Copy out, from the data below, each line in which the word "Rada" occurs.
#### DATASET RECORDS
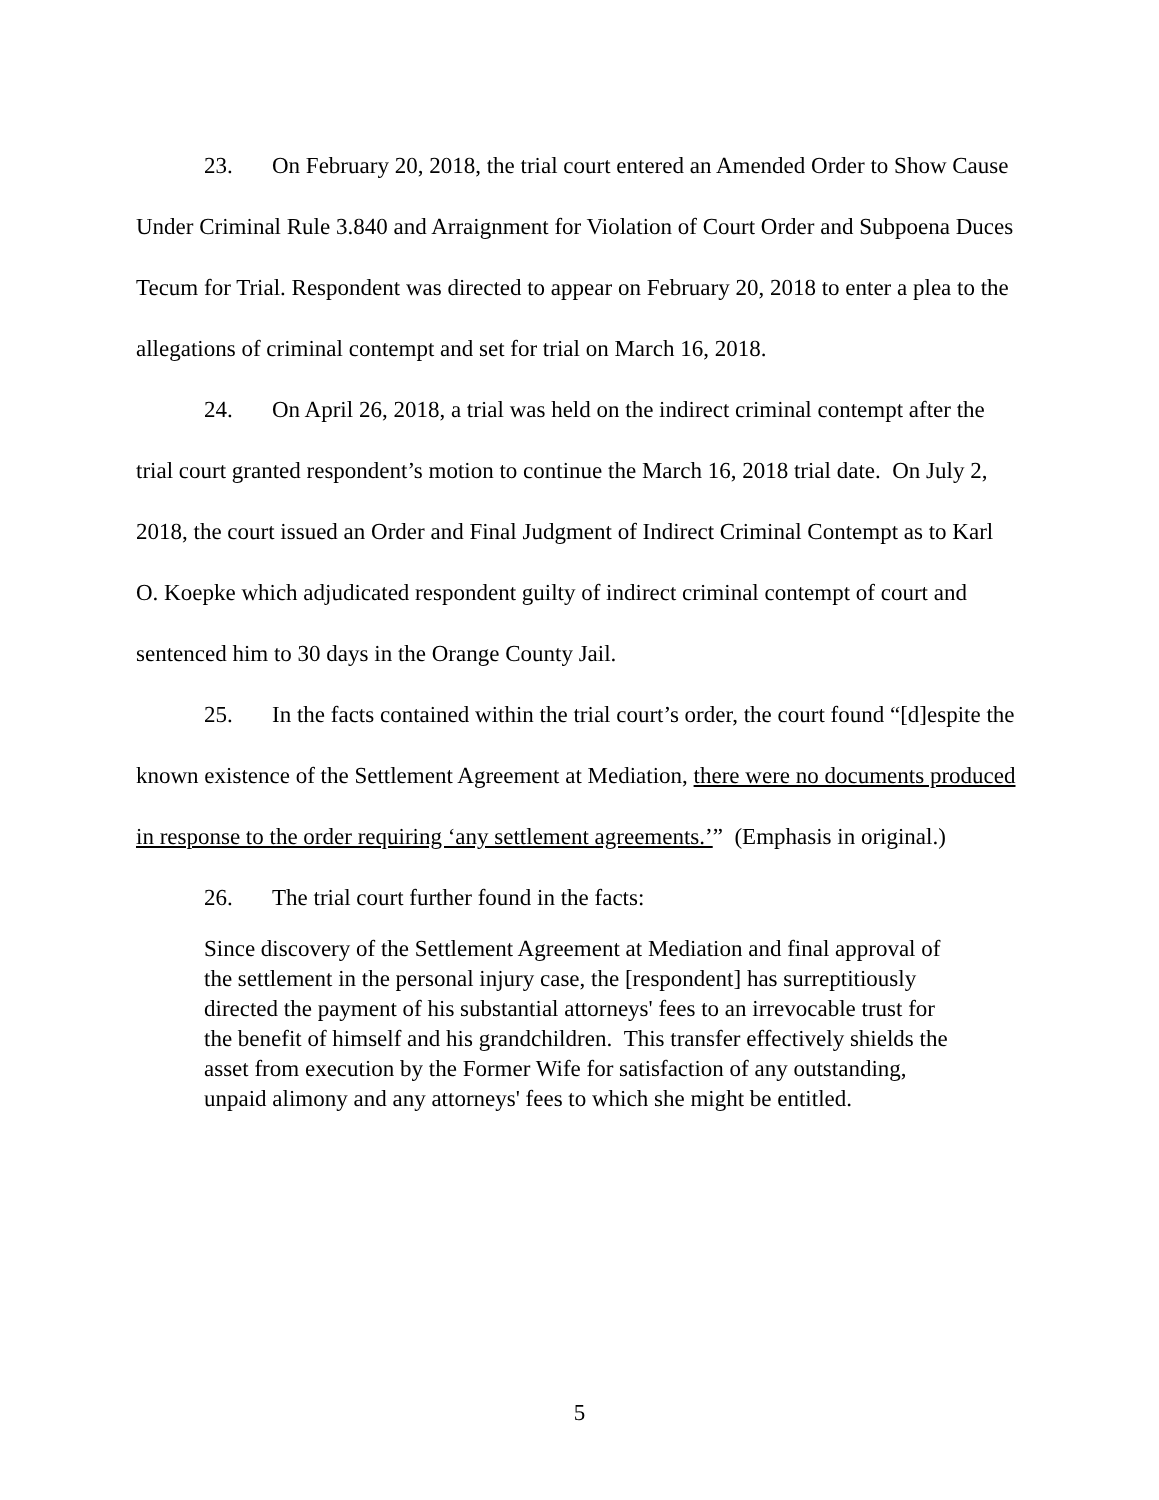23. On February 20, 2018, the trial court entered an Amended Order to Show Cause Under Criminal Rule 3.840 and Arraignment for Violation of Court Order and Subpoena Duces Tecum for Trial. Respondent was directed to appear on February 20, 2018 to enter a plea to the allegations of criminal contempt and set for trial on March 16, 2018.
24. On April 26, 2018, a trial was held on the indirect criminal contempt after the trial court granted respondent’s motion to continue the March 16, 2018 trial date. On July 2, 2018, the court issued an Order and Final Judgment of Indirect Criminal Contempt as to Karl O. Koepke which adjudicated respondent guilty of indirect criminal contempt of court and sentenced him to 30 days in the Orange County Jail.
25. In the facts contained within the trial court’s order, the court found “[d]espite the known existence of the Settlement Agreement at Mediation, there were no documents produced in response to the order requiring ‘any settlement agreements.’” (Emphasis in original.)
26. The trial court further found in the facts:
Since discovery of the Settlement Agreement at Mediation and final approval of the settlement in the personal injury case, the [respondent] has surreptitiously directed the payment of his substantial attorneys' fees to an irrevocable trust for the benefit of himself and his grandchildren. This transfer effectively shields the asset from execution by the Former Wife for satisfaction of any outstanding, unpaid alimony and any attorneys' fees to which she might be entitled.
5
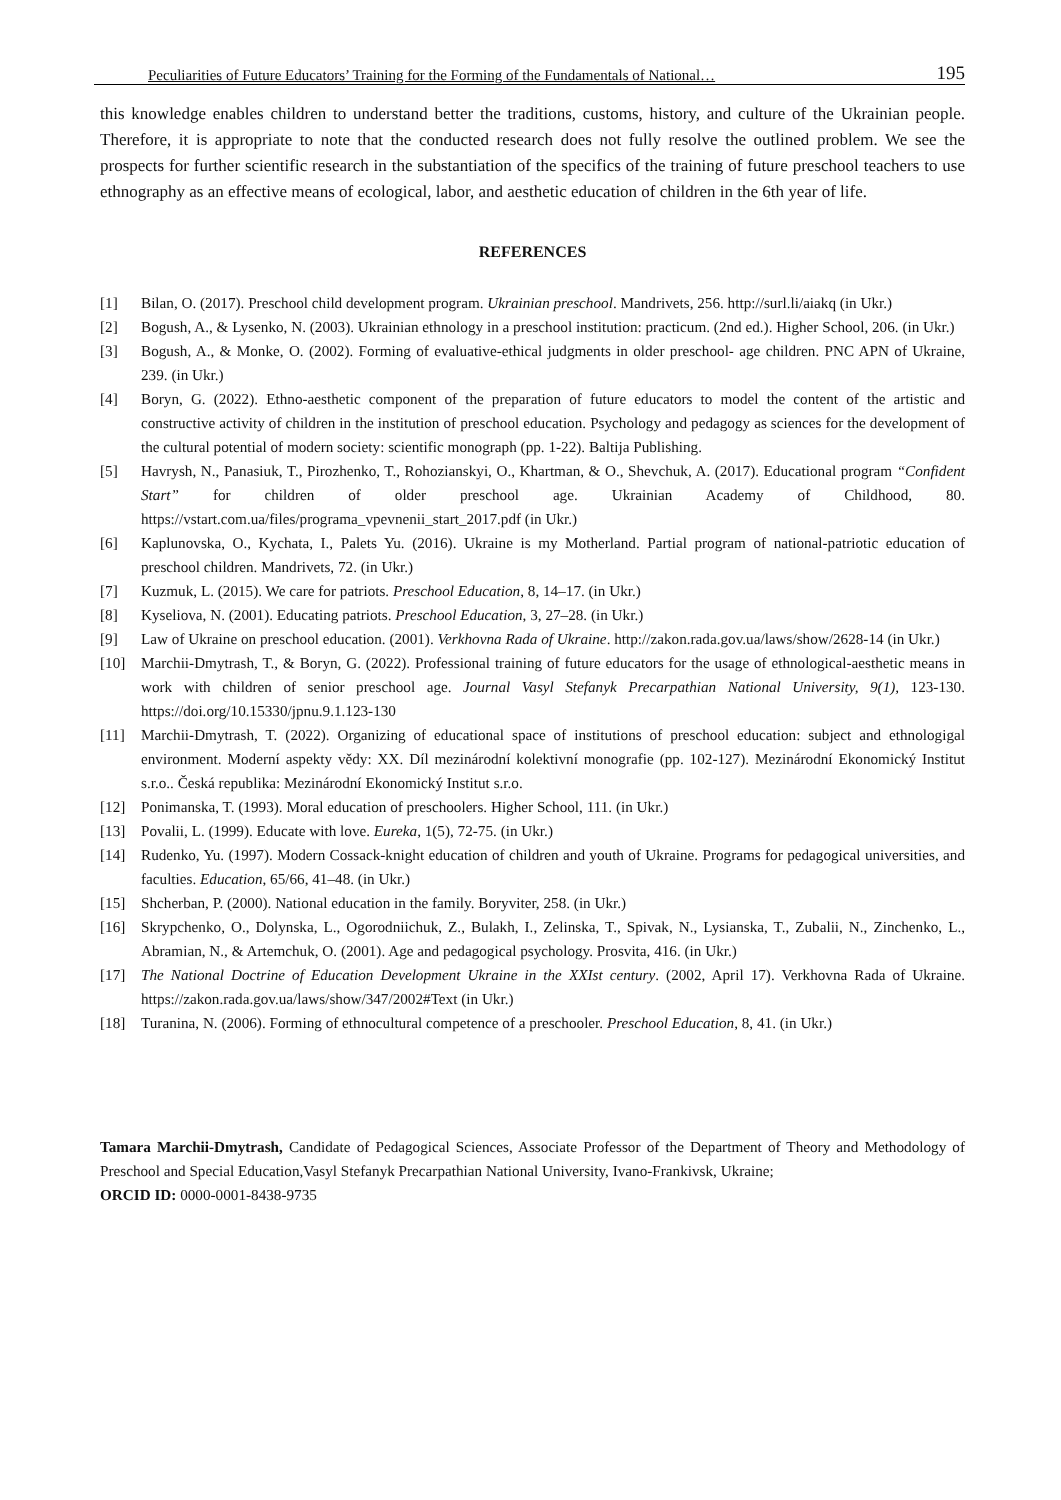Peculiarities of Future Educators’ Training for the Forming of the Fundamentals of National… 195
this knowledge enables children to understand better the traditions, customs, history, and culture of the Ukrainian people. Therefore, it is appropriate to note that the conducted research does not fully resolve the outlined problem. We see the prospects for further scientific research in the substantiation of the specifics of the training of future preschool teachers to use ethnography as an effective means of ecological, labor, and aesthetic education of children in the 6th year of life.
REFERENCES
[1] Bilan, O. (2017). Preschool child development program. Ukrainian preschool. Mandrivets, 256. http://surl.li/aiakq (in Ukr.)
[2] Bogush, A., & Lysenko, N. (2003). Ukrainian ethnology in a preschool institution: practicum. (2nd ed.). Higher School, 206. (in Ukr.)
[3] Bogush, A., & Monke, O. (2002). Forming of evaluative-ethical judgments in older preschool- age children. PNC APN of Ukraine, 239. (in Ukr.)
[4] Boryn, G. (2022). Ethno-aesthetic component of the preparation of future educators to model the content of the artistic and constructive activity of children in the institution of preschool education. Psychology and pedagogy as sciences for the development of the cultural potential of modern society: scientific monograph (pp. 1-22). Baltija Publishing.
[5] Havrysh, N., Panasiuk, T., Pirozhenko, T., Rohozianskyi, O., Khartman, & O., Shevchuk, A. (2017). Educational program “Confident Start” for children of older preschool age. Ukrainian Academy of Childhood, 80. https://vstart.com.ua/files/programa_vpevnenii_start_2017.pdf (in Ukr.)
[6] Kaplunovska, O., Kychata, I., Palets Yu. (2016). Ukraine is my Motherland. Partial program of national-patriotic education of preschool children. Mandrivets, 72. (in Ukr.)
[7] Kuzmuk, L. (2015). We care for patriots. Preschool Education, 8, 14–17. (in Ukr.)
[8] Kyseliova, N. (2001). Educating patriots. Preschool Education, 3, 27–28. (in Ukr.)
[9] Law of Ukraine on preschool education. (2001). Verkhovna Rada of Ukraine. http://zakon.rada.gov.ua/laws/show/2628-14 (in Ukr.)
[10] Marchii-Dmytrash, T., & Boryn, G. (2022). Professional training of future educators for the usage of ethnological-aesthetic means in work with children of senior preschool age. Journal Vasyl Stefanyk Precarpathian National University, 9(1), 123-130. https://doi.org/10.15330/jpnu.9.1.123-130
[11] Marchii-Dmytrash, T. (2022). Organizing of educational space of institutions of preschool education: subject and ethnologigal environment. Moderní aspekty vědy: XX. Díl mezinárodní kolektivní monografie (pp. 102-127). Mezinárodní Ekonomický Institut s.r.o.. Česká republika: Mezinárodní Ekonomický Institut s.r.o.
[12] Ponimanska, T. (1993). Moral education of preschoolers. Higher School, 111. (in Ukr.)
[13] Povalii, L. (1999). Educate with love. Eureka, 1(5), 72-75. (in Ukr.)
[14] Rudenko, Yu. (1997). Modern Cossack-knight education of children and youth of Ukraine. Programs for pedagogical universities, and faculties. Education, 65/66, 41–48. (in Ukr.)
[15] Shcherban, P. (2000). National education in the family. Boryviter, 258. (in Ukr.)
[16] Skrypchenko, O., Dolynska, L., Ogorodniichuk, Z., Bulakh, I., Zelinska, T., Spivak, N., Lysianska, T., Zubalii, N., Zinchenko, L., Abramian, N., & Artemchuk, O. (2001). Age and pedagogical psychology. Prosvita, 416. (in Ukr.)
[17] The National Doctrine of Education Development Ukraine in the XXIst century. (2002, April 17). Verkhovna Rada of Ukraine. https://zakon.rada.gov.ua/laws/show/347/2002#Text (in Ukr.)
[18] Turanina, N. (2006). Forming of ethnocultural competence of a preschooler. Preschool Education, 8, 41. (in Ukr.)
Tamara Marchii-Dmytrash, Candidate of Pedagogical Sciences, Associate Professor of the Department of Theory and Methodology of Preschool and Special Education,Vasyl Stefanyk Precarpathian National University, Ivano-Frankivsk, Ukraine;
ORCID ID: 0000-0001-8438-9735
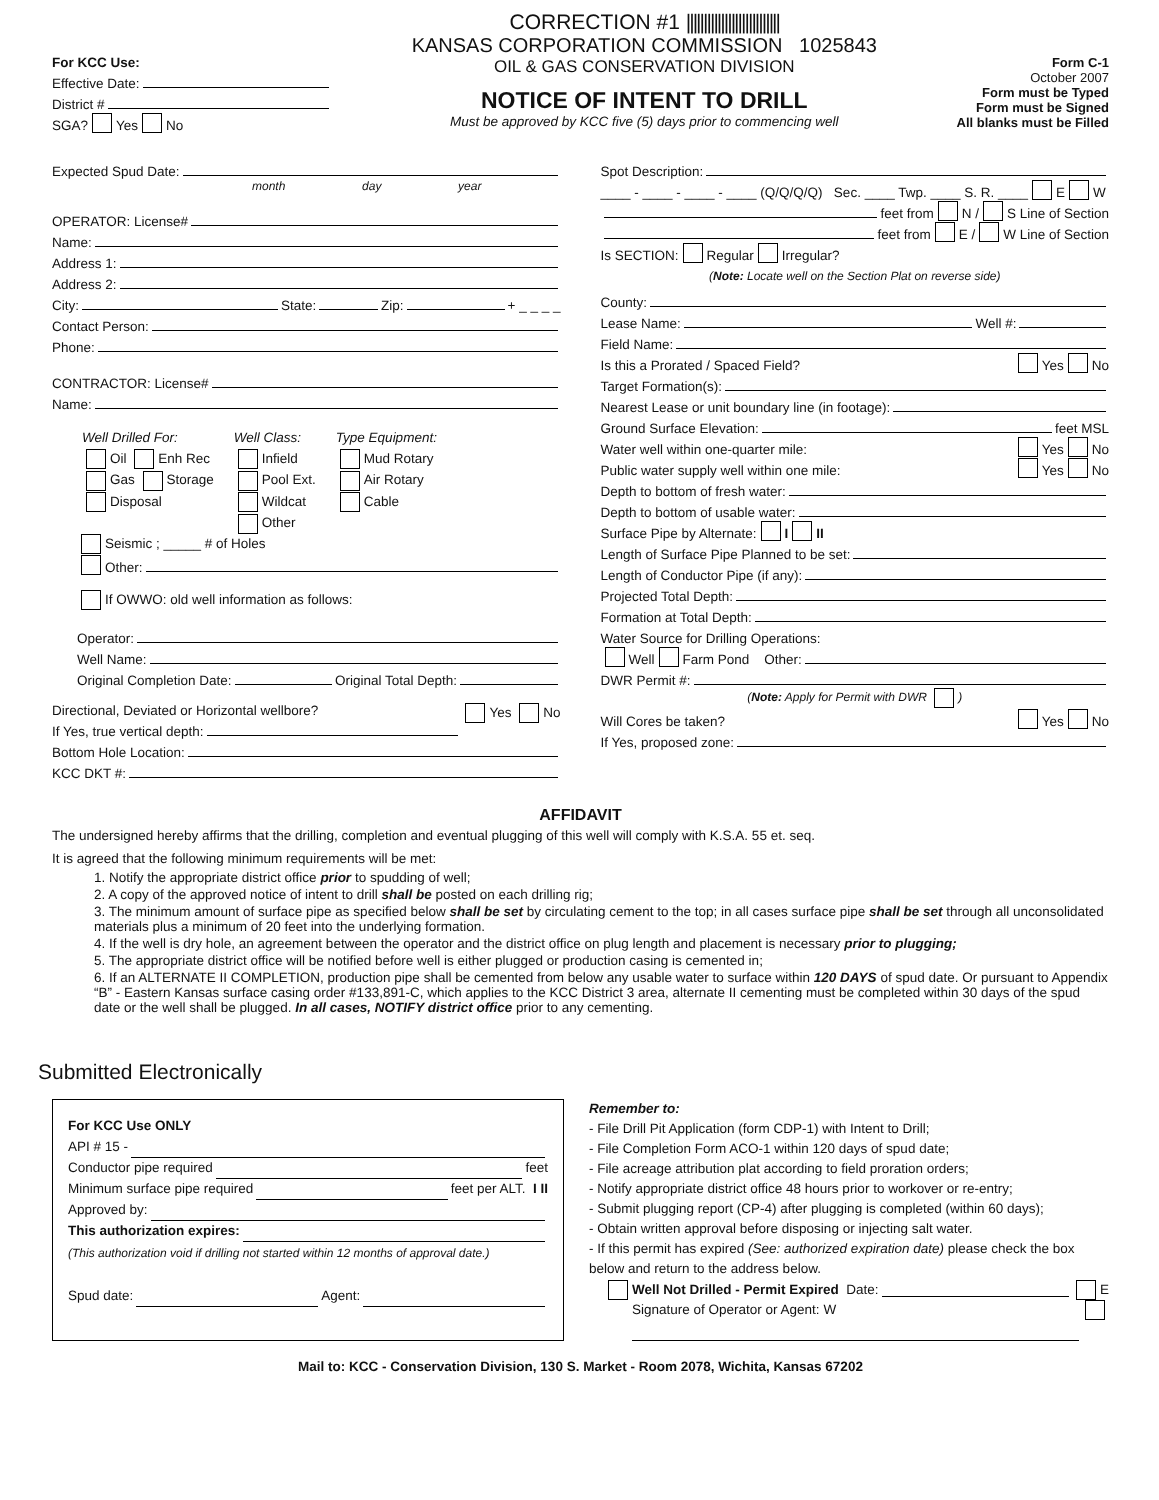For KCC Use:
Effective Date:
District #
SGA? Yes No
CORRECTION #1 |||||||||||||||||||||||||||
KANSAS CORPORATION COMMISSION 1025843
OIL & GAS CONSERVATION DIVISION
NOTICE OF INTENT TO DRILL
Must be approved by KCC five (5) days prior to commencing well
Form C-1
October 2007
Form must be Typed
Form must be Signed
All blanks must be Filled
Expected Spud Date:
month day year
OPERATOR: License#
Name:
Address 1:
Address 2:
City: State: Zip: + _ _ _ _
Contact Person:
Phone:
CONTRACTOR: License#
Name:
Well Drilled For:
Oil Enh Rec
Gas Storage
Disposal
Well Class:
Infield
Pool Ext.
Wildcat
Other
Type Equipment:
Mud Rotary
Air Rotary
Cable
Seismic ; _____ # of Holes
Other:
If OWWO: old well information as follows:
Operator:
Well Name:
Original Completion Date: Original Total Depth:
Directional, Deviated or Horizontal wellbore? Yes No
If Yes, true vertical depth:
Bottom Hole Location:
KCC DKT #:
Spot Description:
____ - ____ - ____ - ____ (Q/Q/Q/Q) Sec. ____ Twp. ____ S. R. ____ E W
feet from N / S Line of Section
feet from E / W Line of Section
Is SECTION: Regular Irregular?
(Note: Locate well on the Section Plat on reverse side)
County:
Lease Name: Well #:
Field Name:
Is this a Prorated / Spaced Field? Yes No
Target Formation(s):
Nearest Lease or unit boundary line (in footage):
Ground Surface Elevation: feet MSL
Water well within one-quarter mile: Yes No
Public water supply well within one mile: Yes No
Depth to bottom of fresh water:
Depth to bottom of usable water:
Surface Pipe by Alternate: I II
Length of Surface Pipe Planned to be set:
Length of Conductor Pipe (if any):
Projected Total Depth:
Formation at Total Depth:
Water Source for Drilling Operations:
Well Farm Pond Other:
DWR Permit #:
(Note: Apply for Permit with DWR )
Will Cores be taken? Yes No
If Yes, proposed zone:
AFFIDAVIT
The undersigned hereby affirms that the drilling, completion and eventual plugging of this well will comply with K.S.A. 55 et. seq.
It is agreed that the following minimum requirements will be met:
1. Notify the appropriate district office prior to spudding of well;
2. A copy of the approved notice of intent to drill shall be posted on each drilling rig;
3. The minimum amount of surface pipe as specified below shall be set by circulating cement to the top; in all cases surface pipe shall be set through all unconsolidated materials plus a minimum of 20 feet into the underlying formation.
4. If the well is dry hole, an agreement between the operator and the district office on plug length and placement is necessary prior to plugging;
5. The appropriate district office will be notified before well is either plugged or production casing is cemented in;
6. If an ALTERNATE II COMPLETION, production pipe shall be cemented from below any usable water to surface within 120 DAYS of spud date. Or pursuant to Appendix “B” - Eastern Kansas surface casing order #133,891-C, which applies to the KCC District 3 area, alternate II cementing must be completed within 30 days of the spud date or the well shall be plugged. In all cases, NOTIFY district office prior to any cementing.
Submitted Electronically
For KCC Use ONLY
API # 15 -
Conductor pipe required feet
Minimum surface pipe required feet per ALT. I II
Approved by:
This authorization expires:
(This authorization void if drilling not started within 12 months of approval date.)
Spud date: Agent:
Remember to:
- File Drill Pit Application (form CDP-1) with Intent to Drill;
- File Completion Form ACO-1 within 120 days of spud date;
- File acreage attribution plat according to field proration orders;
- Notify appropriate district office 48 hours prior to workover or re-entry;
- Submit plugging report (CP-4) after plugging is completed (within 60 days);
- Obtain written approval before disposing or injecting salt water.
- If this permit has expired (See: authorized expiration date) please check the box below and return to the address below.
Well Not Drilled - Permit Expired Date: E
Signature of Operator or Agent: W
Mail to: KCC - Conservation Division, 130 S. Market - Room 2078, Wichita, Kansas 67202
########
EXERCISE SOLUTION:
[9] Law of Ukraine on preschool education. (2001). Verkhovna Rada of Ukraine. http://zakon.rada.gov.ua/laws/show/2628-14 (in Ukr.)
[17] The National Doctrine of Education Development Ukraine in the XXIst century. (2002, April 17). Verkhovna Rada of Ukraine. https://zakon.rada.gov.ua/laws/show/347/2002#Text (in Ukr.)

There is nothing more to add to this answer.